Retour rue Jaurès. Coup de sonnette. "Madame, excusez-nous pour hier", dit Paul en tendant les fleurs. "C'est bien ça, fiston, de  reconnaître ses torts. Et l'autre, il ne s'excuse pas ?",  fit-elle en désignant Lionel de la main. Je poussai Lionel dans le dos. Il s'exécuta aussi. "C'est bien, c'est léger, mais c'est mieux que rien …". Alors la femme pointa l'index vers eux et marmonna quelque chose d'incompréhensible… "Merci jeune fille…Je crois qu'ils comprendront la leçon et qu'ils seront plus polis une autre fois…", me lança-t-elle.
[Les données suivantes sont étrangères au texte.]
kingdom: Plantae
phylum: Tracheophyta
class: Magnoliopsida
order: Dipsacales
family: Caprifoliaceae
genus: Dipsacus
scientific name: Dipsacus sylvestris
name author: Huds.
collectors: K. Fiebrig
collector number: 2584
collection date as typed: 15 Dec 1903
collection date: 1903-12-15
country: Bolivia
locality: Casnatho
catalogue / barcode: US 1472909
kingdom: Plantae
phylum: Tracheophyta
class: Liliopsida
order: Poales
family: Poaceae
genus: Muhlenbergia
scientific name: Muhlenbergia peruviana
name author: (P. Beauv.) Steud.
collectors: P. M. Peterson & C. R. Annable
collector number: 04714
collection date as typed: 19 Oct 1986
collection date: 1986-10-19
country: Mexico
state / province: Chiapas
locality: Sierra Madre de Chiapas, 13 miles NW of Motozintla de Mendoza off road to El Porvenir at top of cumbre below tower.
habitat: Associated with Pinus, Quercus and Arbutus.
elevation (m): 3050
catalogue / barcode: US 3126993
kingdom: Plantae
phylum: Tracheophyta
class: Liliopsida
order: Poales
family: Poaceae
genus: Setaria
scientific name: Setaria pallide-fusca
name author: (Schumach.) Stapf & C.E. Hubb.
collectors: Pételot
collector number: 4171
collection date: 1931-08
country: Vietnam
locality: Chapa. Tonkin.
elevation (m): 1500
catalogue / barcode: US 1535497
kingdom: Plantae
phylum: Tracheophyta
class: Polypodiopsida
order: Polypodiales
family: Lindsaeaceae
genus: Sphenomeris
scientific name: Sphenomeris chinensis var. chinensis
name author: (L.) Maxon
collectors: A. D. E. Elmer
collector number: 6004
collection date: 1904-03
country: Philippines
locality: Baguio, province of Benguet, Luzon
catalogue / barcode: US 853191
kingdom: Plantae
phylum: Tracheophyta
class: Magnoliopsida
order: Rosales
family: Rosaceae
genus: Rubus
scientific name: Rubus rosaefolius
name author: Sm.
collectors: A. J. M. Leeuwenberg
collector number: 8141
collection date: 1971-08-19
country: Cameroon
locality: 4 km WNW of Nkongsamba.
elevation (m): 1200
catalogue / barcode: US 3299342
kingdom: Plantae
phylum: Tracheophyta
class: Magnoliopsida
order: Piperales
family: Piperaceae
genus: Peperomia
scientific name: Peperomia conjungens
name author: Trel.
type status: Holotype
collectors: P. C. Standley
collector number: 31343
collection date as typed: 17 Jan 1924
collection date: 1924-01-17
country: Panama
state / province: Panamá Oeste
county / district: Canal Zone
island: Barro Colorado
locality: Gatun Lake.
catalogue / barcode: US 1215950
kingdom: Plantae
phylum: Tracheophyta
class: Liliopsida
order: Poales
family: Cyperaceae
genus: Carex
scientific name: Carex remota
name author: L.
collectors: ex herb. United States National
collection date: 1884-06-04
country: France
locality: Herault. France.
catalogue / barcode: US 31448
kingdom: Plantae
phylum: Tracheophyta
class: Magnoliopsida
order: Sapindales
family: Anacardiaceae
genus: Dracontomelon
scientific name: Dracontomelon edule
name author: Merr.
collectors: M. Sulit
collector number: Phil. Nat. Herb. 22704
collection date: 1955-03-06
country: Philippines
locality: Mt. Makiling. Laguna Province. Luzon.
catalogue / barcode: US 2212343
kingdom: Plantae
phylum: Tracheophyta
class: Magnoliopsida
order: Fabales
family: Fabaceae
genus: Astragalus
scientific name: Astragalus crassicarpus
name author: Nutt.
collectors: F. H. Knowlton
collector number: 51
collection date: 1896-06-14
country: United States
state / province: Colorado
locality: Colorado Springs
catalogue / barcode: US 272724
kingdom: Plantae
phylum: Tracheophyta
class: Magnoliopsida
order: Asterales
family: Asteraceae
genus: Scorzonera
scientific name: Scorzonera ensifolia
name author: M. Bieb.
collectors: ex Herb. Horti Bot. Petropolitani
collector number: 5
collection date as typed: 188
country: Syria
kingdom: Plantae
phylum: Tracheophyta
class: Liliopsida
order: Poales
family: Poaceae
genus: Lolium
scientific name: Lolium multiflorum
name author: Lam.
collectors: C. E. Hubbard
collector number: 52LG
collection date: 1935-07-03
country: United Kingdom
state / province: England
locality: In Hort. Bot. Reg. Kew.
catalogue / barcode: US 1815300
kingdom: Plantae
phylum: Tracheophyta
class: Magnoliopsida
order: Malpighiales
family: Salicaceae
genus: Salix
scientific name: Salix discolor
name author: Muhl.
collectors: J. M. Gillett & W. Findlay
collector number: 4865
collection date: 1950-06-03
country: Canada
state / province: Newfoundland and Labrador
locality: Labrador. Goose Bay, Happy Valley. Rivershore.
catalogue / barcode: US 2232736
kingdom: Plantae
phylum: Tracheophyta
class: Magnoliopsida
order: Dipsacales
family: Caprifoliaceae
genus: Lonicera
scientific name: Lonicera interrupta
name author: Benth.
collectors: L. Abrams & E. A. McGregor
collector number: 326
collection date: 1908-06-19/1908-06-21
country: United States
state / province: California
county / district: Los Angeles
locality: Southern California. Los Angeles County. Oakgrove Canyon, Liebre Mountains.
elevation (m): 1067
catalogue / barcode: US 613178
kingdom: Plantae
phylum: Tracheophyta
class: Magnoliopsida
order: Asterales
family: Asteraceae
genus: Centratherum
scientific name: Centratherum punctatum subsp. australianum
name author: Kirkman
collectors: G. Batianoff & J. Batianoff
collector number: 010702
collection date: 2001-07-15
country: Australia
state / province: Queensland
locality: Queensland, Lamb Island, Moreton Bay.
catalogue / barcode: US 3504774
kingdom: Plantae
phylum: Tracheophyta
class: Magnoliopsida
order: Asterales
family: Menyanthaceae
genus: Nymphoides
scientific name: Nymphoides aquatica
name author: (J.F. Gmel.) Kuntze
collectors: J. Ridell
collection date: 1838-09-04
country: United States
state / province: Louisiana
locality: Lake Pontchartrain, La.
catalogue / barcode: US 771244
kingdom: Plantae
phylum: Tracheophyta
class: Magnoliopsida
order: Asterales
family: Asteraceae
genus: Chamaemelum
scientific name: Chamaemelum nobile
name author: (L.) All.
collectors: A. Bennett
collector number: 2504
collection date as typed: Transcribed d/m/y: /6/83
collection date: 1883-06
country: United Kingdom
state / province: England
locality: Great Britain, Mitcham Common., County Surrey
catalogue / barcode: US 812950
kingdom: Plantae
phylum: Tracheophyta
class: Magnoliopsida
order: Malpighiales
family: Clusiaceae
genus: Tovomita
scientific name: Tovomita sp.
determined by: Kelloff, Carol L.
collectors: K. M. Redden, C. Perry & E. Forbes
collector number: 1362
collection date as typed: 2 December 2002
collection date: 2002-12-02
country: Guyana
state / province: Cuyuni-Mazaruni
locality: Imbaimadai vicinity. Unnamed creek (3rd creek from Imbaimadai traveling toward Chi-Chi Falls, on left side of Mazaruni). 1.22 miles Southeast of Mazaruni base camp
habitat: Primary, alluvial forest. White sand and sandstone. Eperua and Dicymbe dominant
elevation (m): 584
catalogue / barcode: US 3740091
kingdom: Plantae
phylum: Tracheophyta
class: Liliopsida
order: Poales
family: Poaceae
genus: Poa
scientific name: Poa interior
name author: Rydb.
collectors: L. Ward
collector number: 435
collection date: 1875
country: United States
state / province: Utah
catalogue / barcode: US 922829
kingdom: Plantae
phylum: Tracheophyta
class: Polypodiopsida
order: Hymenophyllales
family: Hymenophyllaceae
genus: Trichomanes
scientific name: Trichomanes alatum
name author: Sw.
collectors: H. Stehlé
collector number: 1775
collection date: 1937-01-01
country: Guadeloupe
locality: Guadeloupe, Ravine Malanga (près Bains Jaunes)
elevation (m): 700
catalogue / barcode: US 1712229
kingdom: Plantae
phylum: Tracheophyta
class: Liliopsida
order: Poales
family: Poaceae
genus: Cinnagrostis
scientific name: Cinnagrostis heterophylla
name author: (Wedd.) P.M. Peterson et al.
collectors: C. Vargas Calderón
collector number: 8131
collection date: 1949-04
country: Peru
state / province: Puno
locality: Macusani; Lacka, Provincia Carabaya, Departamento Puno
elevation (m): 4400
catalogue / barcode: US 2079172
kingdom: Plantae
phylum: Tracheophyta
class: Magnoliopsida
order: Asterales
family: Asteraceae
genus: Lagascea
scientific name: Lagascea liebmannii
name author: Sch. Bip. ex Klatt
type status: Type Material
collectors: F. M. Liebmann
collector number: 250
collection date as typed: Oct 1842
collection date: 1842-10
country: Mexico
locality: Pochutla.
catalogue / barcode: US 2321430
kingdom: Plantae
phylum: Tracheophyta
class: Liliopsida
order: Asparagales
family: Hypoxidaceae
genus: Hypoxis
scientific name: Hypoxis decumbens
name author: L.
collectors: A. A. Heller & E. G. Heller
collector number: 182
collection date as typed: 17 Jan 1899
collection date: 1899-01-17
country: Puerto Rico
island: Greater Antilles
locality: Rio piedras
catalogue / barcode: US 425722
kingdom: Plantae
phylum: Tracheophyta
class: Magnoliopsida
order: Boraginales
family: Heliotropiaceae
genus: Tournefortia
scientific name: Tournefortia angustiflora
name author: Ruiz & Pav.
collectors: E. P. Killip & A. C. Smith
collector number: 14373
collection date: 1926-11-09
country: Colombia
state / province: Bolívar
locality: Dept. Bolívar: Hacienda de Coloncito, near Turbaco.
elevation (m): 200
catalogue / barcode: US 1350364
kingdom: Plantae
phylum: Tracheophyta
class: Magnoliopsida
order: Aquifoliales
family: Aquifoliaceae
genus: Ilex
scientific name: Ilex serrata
C’est le lendemain matin que je me rendis compte que les verrues avaient disparu. " Il n'y a plus de boutons. Tu as vu Véronique ? Tu as vu Mamy ? ", s'écria Léa au petit déjeuner avec un sourire énigmatique et un haussement des épaules. "Après tout, c'était peut-être une allergie", jugea Maman. Il faut reconnaître que les photos qu'elle avait prises n'étaient pas assez précises pour permettre d'observer les verrues. Moi somme toute, ce qui m’importait, c’était que les visages et les mains des jumeaux étaient redevenus parfaits. 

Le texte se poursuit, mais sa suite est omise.